Yep, that's going to be difficult. Did you order it or did a doctor prescribed that amount?
A pill cutter.
A pill cutter would be a good idea if there were pills. Capsule cutters might be a better idea but they'd create a mess and I don't think they exist.
Yes, the doctor prescribed that amount. I don't think he put much thought into it. We didn't really talk about dosages at my appointment. I just was curious to try it. I looked at everyone's dosages after the fact and saw most people take 12.5 mg.
Most healthcare providers these days, appointments are rushed, care now is triage in an overburdened healthcare system.
Same with me, I have 12.5mg at home because I was going to do a re-start to get my wife pregnant but she ended up getting pregnant anyways on TRT+HCG. I've been curious to see what taking 12.5mg of Clomid on top of my TRT regiment would be.
GnRH is negatively regulated at the hypothalamus by androgens and estrogens. The latter are most likely stronger.

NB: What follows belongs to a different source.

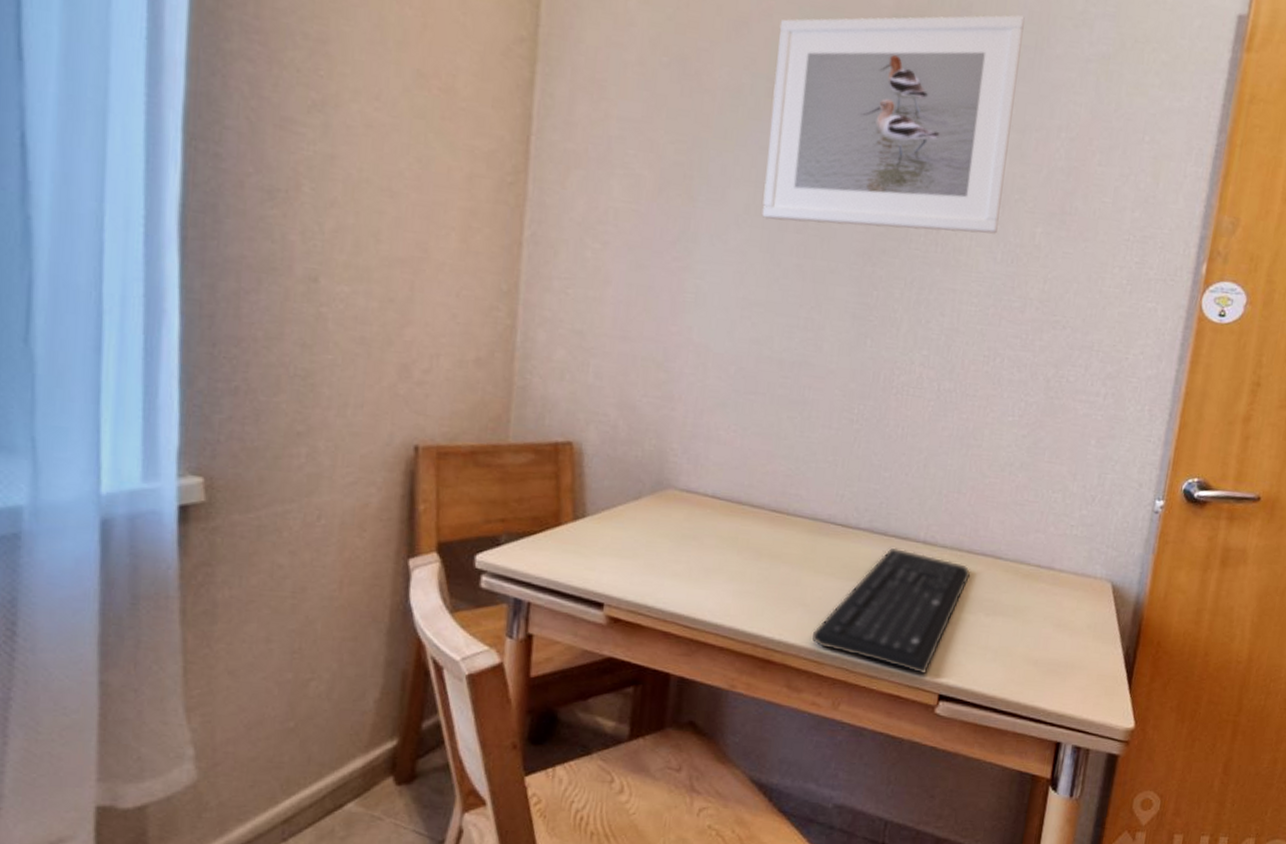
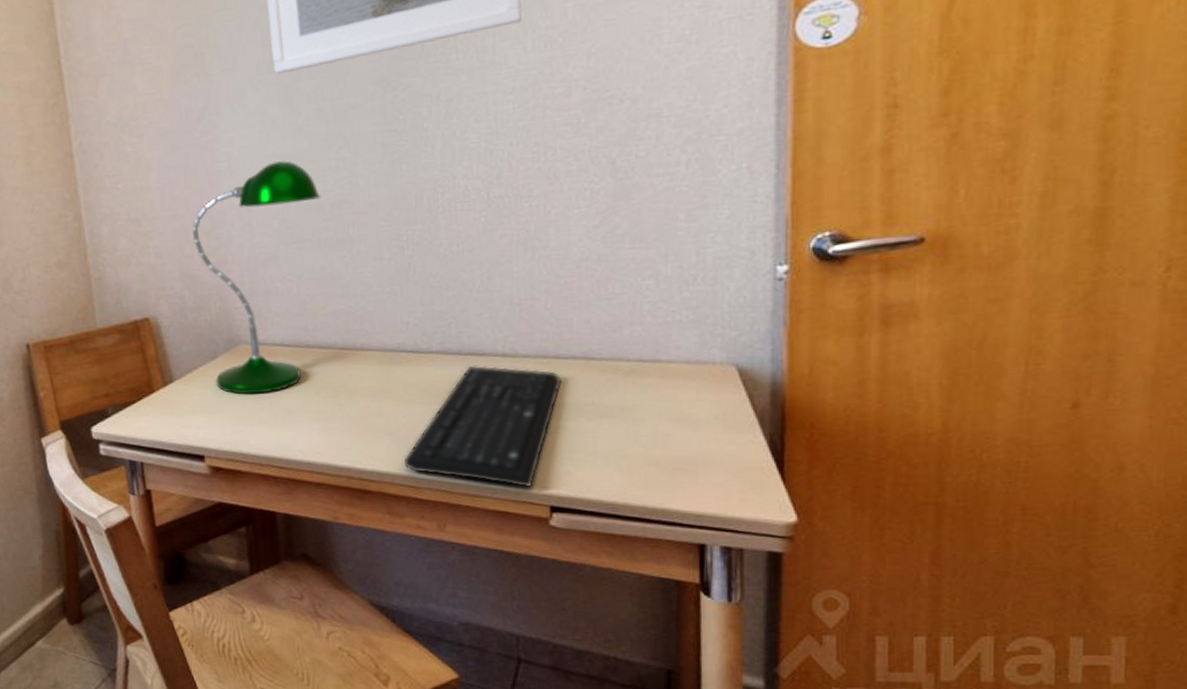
desk lamp: none [634,306,784,545] -> present [192,160,322,394]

Because estrogens are a significant source of negative feedback at the hypothalamus, (en)clomiphene is an effective stimulant of GnRH signaling. It's only under TRT that the negative feedback of long-lasting androgens commonly overrides the stimulatory capacity of SERMs.

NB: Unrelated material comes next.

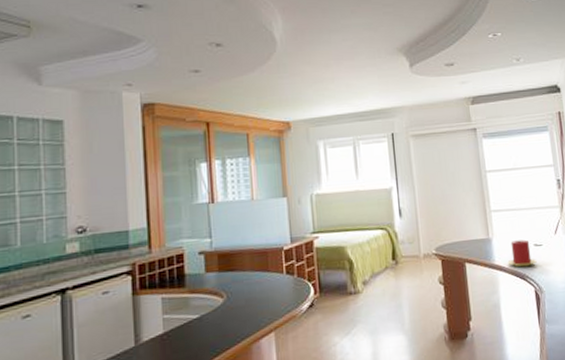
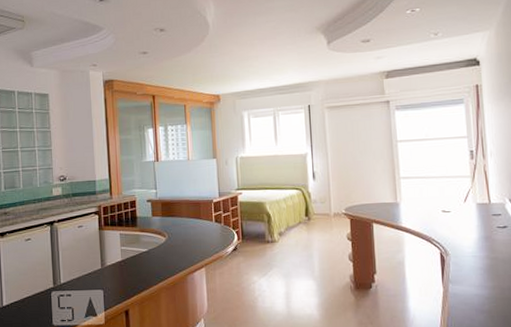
candle: present [507,239,537,267] -> none [414,205,444,231]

I'm thinking about trialing enclomiphene soon; what I generally see from online user reports is that people have low testosterone levels overall (backed by bloods), then hop on (en)clomiphene, and they tend to report higher total testosterone after weeks of trial,
It is actually heightened sensitivity to estradiol at the pituitary or hypothalamus that can produce secondary hypogonadism. The SERM dulls this sensitivity by antagonizing the receptors. That is, the feedback is negative, so when reduced it yields a positive effect, a significant increase in LH.

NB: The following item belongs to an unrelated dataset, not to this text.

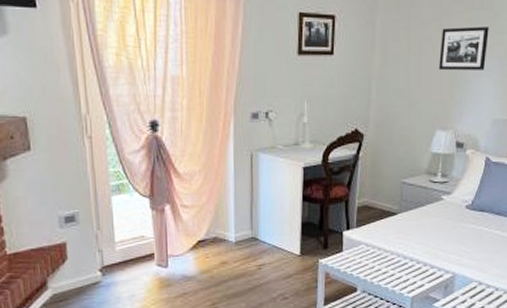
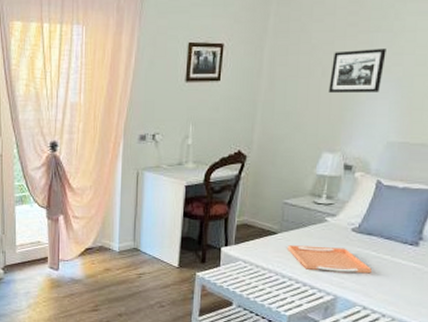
serving tray: none [408,224,485,250] -> present [287,245,372,274]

Even if such upregulation occurs, the effect is clearly swamped by the SERM. That is, at typical doses, concentrations of the SERMs are more than enough to antagonize some additional estrogen receptors.
Ok, main rationale for switching is I've been on a 300mg sublingual DHEA daily regimen for about five months as a hormonal optimization plan.
ok, however upon enclomiphene discontinuation, lower pituitary LH signaling (from pituitary higher ER e2 sensitivity from the SERM), would possibly lead to lower LH intratesticular conversion amount to testosterone, therefore ending up with less serum e2 to go around overall to bind to e2 receptors in the brain, which might then be compensated by the higher brain ERs sensitivity from the upregulation consecutive to the antagonist actions from enclomiphene on those receptors (I read about enclomiphene at least affecting ER receptors at pituitary and hypothalamus, don't know exactly what other brain ERs should enclomiphene be binding to).
You have concocted quite an elaborate narrative here. In practice, when people stop enclomiphene, their levels quickly revert back to their original baseline. Any receptor sensitivity changes that may have been caused by enclomiphene do not endure.